How to automate OS/ECS-agent updating on a EC2 instance in ECS Auto Scaling environment

amazon ec2amazon-ecsamazon-web-servicesautomatic-updates

First off: I feel like I still don't understand some of the fundamental concepts of AWS, so please bear with me, if this question is noobish.

I have the following set-up in AWS:

  • 1 ECS-Cluster with 1 single service
  • The Cluster is configured to use 1 single EC2 instance
  • This EC2 instance is part of an AutoScaling group, that is based on a specific Launch Configuration. (The Cluster Setup configured it like this, which makes sense, I guess.)

I've developed a few preconceptions/conditions

  • I don't care about the EC2 instance, because my service runs machine-agnostic
  • My service only ever needs to be run on 1 instance at a time. I only use ECS to have a simple way to run a dockerized application.
  • I don't care about downtime at specific times.
  • There is a predefined Elastic IP that has to be used with the service.
  • I want this service to be as automated as possible. When something goes wrong, we can fix things (uptime is not as critical), but I never want to SSH to the EC2 instance or anything like that.

With help of CloudWatch and Lambda, I have set-up the following tasks:

The instance is identified by the cluster name, that is automatically added to the Name tag.

  • Once a week, the cluster instance reboots. This renews certificates and configuration, because the service does that on startup. (I probably could also have scheduled the service to be killed and restarted inside the cluster somehow…)
  • Everytime a new EC2 instance of the cluster starts, it will be assigned the predefined Elastic IP.
  • Once a month, the EC2 instance gets terminated to be automatically replaced by a new one, started by the Auto Scaling Group.

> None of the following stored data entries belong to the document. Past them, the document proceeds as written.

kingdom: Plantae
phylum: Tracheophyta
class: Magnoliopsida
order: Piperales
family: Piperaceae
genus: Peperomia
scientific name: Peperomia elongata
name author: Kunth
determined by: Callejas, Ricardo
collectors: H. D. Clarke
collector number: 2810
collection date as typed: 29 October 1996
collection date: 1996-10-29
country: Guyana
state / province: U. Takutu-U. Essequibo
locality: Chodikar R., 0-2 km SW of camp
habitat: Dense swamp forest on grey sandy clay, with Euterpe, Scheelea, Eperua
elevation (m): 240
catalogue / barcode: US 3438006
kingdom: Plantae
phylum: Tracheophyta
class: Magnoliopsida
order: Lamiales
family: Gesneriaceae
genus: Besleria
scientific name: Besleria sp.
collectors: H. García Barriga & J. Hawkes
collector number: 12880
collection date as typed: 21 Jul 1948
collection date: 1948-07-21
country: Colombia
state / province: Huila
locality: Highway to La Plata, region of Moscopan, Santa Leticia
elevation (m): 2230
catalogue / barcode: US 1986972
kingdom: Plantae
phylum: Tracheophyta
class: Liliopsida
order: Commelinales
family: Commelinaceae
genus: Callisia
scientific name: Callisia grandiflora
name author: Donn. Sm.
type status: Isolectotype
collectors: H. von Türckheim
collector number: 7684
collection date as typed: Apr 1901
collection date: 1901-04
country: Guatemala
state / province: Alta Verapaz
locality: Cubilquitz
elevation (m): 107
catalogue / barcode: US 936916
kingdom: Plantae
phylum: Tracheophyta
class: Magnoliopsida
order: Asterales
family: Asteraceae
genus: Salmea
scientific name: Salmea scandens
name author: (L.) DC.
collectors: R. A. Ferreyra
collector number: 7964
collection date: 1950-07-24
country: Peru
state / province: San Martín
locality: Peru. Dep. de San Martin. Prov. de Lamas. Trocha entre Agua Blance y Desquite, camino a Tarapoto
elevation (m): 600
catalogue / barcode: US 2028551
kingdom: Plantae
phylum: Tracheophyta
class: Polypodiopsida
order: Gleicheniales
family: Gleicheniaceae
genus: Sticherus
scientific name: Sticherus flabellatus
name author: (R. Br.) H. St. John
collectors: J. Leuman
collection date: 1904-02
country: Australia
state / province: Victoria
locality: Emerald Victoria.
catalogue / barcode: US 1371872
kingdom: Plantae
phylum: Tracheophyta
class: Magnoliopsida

Now my hope was, that once a new instance gets created by the Auto Scaling Group, it will have the latest and greatest AMI including the latest ECS agent.

Correct me if I'm wrong, but when I looked at the Launch Configuration for this Auto Scaling Group, I figured this won't be the case, because it always takes the configured AMI.


My general question is: What use does this set-up have, when I need to manually check in every once in a while (when exactly?) to update the AMI in the Launch Configuration and then terminate the instance to have a new one replace it?

I understand that many people probably don't want to automate OS updates in a production cluster, because they want to test it first. But still, one might want to have a staging environment, where OS updates are applied automatically. Why do I use a highly automateable platform, when I still need to roll out OS updates manually. Is this a conceptual misunderstanding on my side?

Best Answer

I have created a Lambda function to update the instance agent in all my ECS clusters:

var AWS = require('aws-sdk');
AWS.config.update({ region: 'sa-east-1' });

exports.handler = async(event, context) => {
    var ecs = new AWS.ECS();

    var responseArray = [];

    const clusters = await ecs.listClusters({}).promise();

    for (var i = 0; i < clusters.clusterArns.length; i++) {
        const clusterArn = clusters.clusterArns[i];

        const clusterInstances = await ecs.listContainerInstances({
            cluster: clusterArn
        }).promise();

        for (var j = 0; j < clusterInstances.containerInstanceArns.length; j++) {
            const containerInstanceArn = clusterInstances.containerInstanceArns[j];

            try {
                const response = await ecs.updateContainerAgent({
                    containerInstance: containerInstanceArn,
                    cluster: clusterArn
                }).promise();

                responseArray.push({
                    cluster: clusterArn,
                    containerInstance: containerInstanceArn,
                    response: response
                });
            }
            catch (e) {
                responseArray.push({
                    cluster: clusterArn,
                    containerInstance: containerInstanceArn,
                    response: e
                });
            }
        }
    }

    return responseArray;
};

Then I created a CloudWatch event rule to execute lambda function daily. Works good for me.